(Beginning of PASSAGE TO READ)

# Slow-Cooked Turkey?



## TomatoMustard (Jul 20, 2011)

So lately I've been using my crock pot a lot and it's got me thinking about Thanksgiving. I really don't like turkey and have avoided eating it for the past few holiday seasons. I would like to like it and I started thinking about ways to cook it.

I've had it roasted, baked, and fried and it never really struck a chord with me. My question is, has anyone ever cooked it like you would in a crock pot (eg braising) for a ridiculous amount of time at a super low temp? Bear with me on logistics of this because I don't even know if there are roasters that can accomodate this but what if I cooked the bird at say 180F degrees for 24 to 30 hours in a savory liquid in some sort of slow cooker. What would the end result be? Fall off the bone delicious or water gooey mess?

I don't know enough about turkeys to know if this is a stupid question or not but I'm willing to test some theories here. What do you guys think?


----------



## Andy M. (Jul 20, 2011)

What don't you like about turkey?


----------



## Snip 13 (Jul 20, 2011)

Don't like Turkey either  Only had smoked turkey though, maybe I should try plain.


----------



## TomatoMustard (Jul 20, 2011)

(End of PASSAGE TO READ)
(Beginning of DATA EXTRACT)

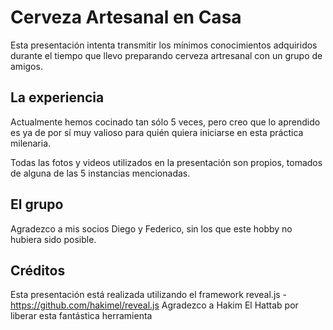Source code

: Cerveza Artesanal en Casa
=========================

Esta presentación intenta transmitir los mínimos conocimientos adquiridos durante el tiempo que llevo preparando cerveza artresanal con un grupo de amigos.


La experiencia
--------------

Actualmente hemos cocinado tan sólo 5 veces, pero creo que lo aprendido es ya de por sí muy valioso para quién quiera iniciarse en esta práctica milenaria.

Todas las fotos y videos utilizados en la presentación son propios, tomados de alguna de las 5 instancias mencionadas.



El grupo
--------

Agradezco a mis socios Diego y Federico, sin los que este hobby no hubiera sido posible.



Créditos
--------

Esta presentación está realizada utilizando el framework reveal.js - https://github.com/hakimel/reveal.js
Agradezco a Hakim El Hattab por liberar esta fantástica herramienta

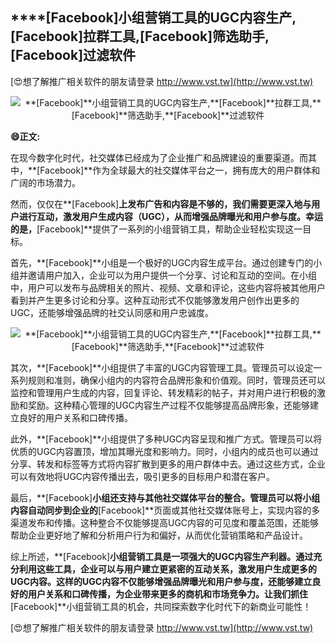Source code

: ## ****[Facebook]**小组营销工具的UGC内容生产,**[Facebook]**拉群工具,**[Facebook]**筛选助手,**[Facebook]**过滤软件**

[😍想了解推广相关软件的朋友请登录 http://www.vst.tw](http://www.vst.tw)

 <center><img src="https://vst.tw/MP4/tuiguang/png/7.png" alt="**[Facebook]**小组营销工具的UGC内容生产,**[Facebook]**拉群工具,**[Facebook]**筛选助手,**[Facebook]**过滤软件"></center>

**😄正文:**

在现今数字化时代，社交媒体已经成为了企业推广和品牌建设的重要渠道。而其中，**[Facebook]**作为全球最大的社交媒体平台之一，拥有庞大的用户群体和广阔的市场潜力。

然而，仅仅在**[Facebook]**上发布广告和内容是不够的，我们需要更深入地与用户进行互动，激发用户生成内容（UGC），从而增强品牌曝光和用户参与度。幸运的是，**[Facebook]**提供了一系列的小组营销工具，帮助企业轻松实现这一目标。

首先，**[Facebook]**小组是一个极好的UGC内容生成平台。通过创建专门的小组并邀请用户加入，企业可以为用户提供一个分享、讨论和互动的空间。在小组中，用户可以发布与品牌相关的照片、视频、文章和评论，这些内容将被其他用户看到并产生更多讨论和分享。这种互动形式不仅能够激发用户创作出更多的UGC，还能够增强品牌的社交认同感和用户忠诚度。

 <center><img src="https://vst.tw/MP4/tuiguang/png/8.png" alt="**[Facebook]**小组营销工具的UGC内容生产,**[Facebook]**拉群工具,**[Facebook]**筛选助手,**[Facebook]**过滤软件"></center>

其次，**[Facebook]**小组提供了丰富的UGC内容管理工具。管理员可以设定一系列规则和准则，确保小组内的内容符合品牌形象和价值观。同时，管理员还可以监控和管理用户生成的内容，回复评论、转发精彩的帖子，并对用户进行积极的激励和奖励。这种精心管理的UGC内容生产过程不仅能够提高品牌形象，还能够建立良好的用户关系和口碑传播。

此外，**[Facebook]**小组提供了多种UGC内容呈现和推广方式。管理员可以将优质的UGC内容置顶，增加其曝光度和影响力。同时，小组内的成员也可以通过分享、转发和标签等方式将内容扩散到更多的用户群体中去。通过这些方式，企业可以有效地将UGC内容传播出去，吸引更多的目标用户和潜在客户。

最后，**[Facebook]**小组还支持与其他社交媒体平台的整合。管理员可以将小组内容自动同步到企业的**[Facebook]**页面或其他社交媒体账号上，实现内容的多渠道发布和传播。这种整合不仅能够提高UGC内容的可见度和覆盖范围，还能够帮助企业更好地了解和分析用户行为和偏好，从而优化营销策略和产品设计。

综上所述，**[Facebook]**小组营销工具是一项强大的UGC内容生产利器。通过充分利用这些工具，企业可以与用户建立更紧密的互动关系，激发用户生成更多的UGC内容。这样的UGC内容不仅能够增强品牌曝光和用户参与度，还能够建立良好的用户关系和口碑传播，为企业带来更多的商机和市场竞争力。让我们抓住**[Facebook]**小组营销工具的机会，共同探索数字化时代下的新商业可能性！

[😍想了解推广相关软件的朋友请登录 http://www.vst.tw](http://www.vst.tw)



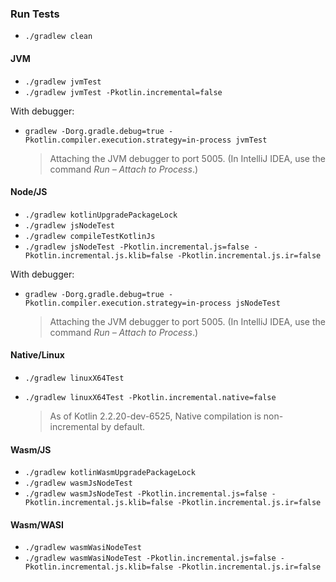 ### Run Tests

* `./gradlew clean`

#### JVM

* `./gradlew jvmTest`
* `./gradlew jvmTest -Pkotlin.incremental=false`

With debugger:

* `gradlew -Dorg.gradle.debug=true -Pkotlin.compiler.execution.strategy=in-process jvmTest`

    > Attaching the JVM debugger to port 5005. (In IntelliJ IDEA, use the command _Run – Attach to Process_.)

#### Node/JS

* `./gradlew kotlinUpgradePackageLock`
* `./gradlew jsNodeTest`
* `./gradlew compileTestKotlinJs`
* `./gradlew jsNodeTest -Pkotlin.incremental.js=false -Pkotlin.incremental.js.klib=false -Pkotlin.incremental.js.ir=false`

With debugger:

* `gradlew -Dorg.gradle.debug=true -Pkotlin.compiler.execution.strategy=in-process jsNodeTest`

  > Attaching the JVM debugger to port 5005. (In IntelliJ IDEA, use the command _Run – Attach to Process_.)

#### Native/Linux

* `./gradlew linuxX64Test`
* `./gradlew linuxX64Test -Pkotlin.incremental.native=false`

  > As of Kotlin 2.2.20-dev-6525, Native compilation is non-incremental by default.

#### Wasm/JS

* `./gradlew kotlinWasmUpgradePackageLock`
* `./gradlew wasmJsNodeTest`
* `./gradlew wasmJsNodeTest -Pkotlin.incremental.js=false -Pkotlin.incremental.js.klib=false -Pkotlin.incremental.js.ir=false`

#### Wasm/WASI

* `./gradlew wasmWasiNodeTest`
* `./gradlew wasmWasiNodeTest -Pkotlin.incremental.js=false -Pkotlin.incremental.js.klib=false -Pkotlin.incremental.js.ir=false`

(End of DATA EXTRACT)

THE TASK: Please retype the stretch of the slow-cooked turkey thread from "What don't you" through "should try plain." word for word. The records come from a different source than the slow-cooked turkey thread.

ANSWER FOR THE TASK:
What don't you like about turkey?


----------



## Snip 13 (Jul 20, 2011)

Don't like Turkey either  Only had smoked turkey though, maybe I should try plain.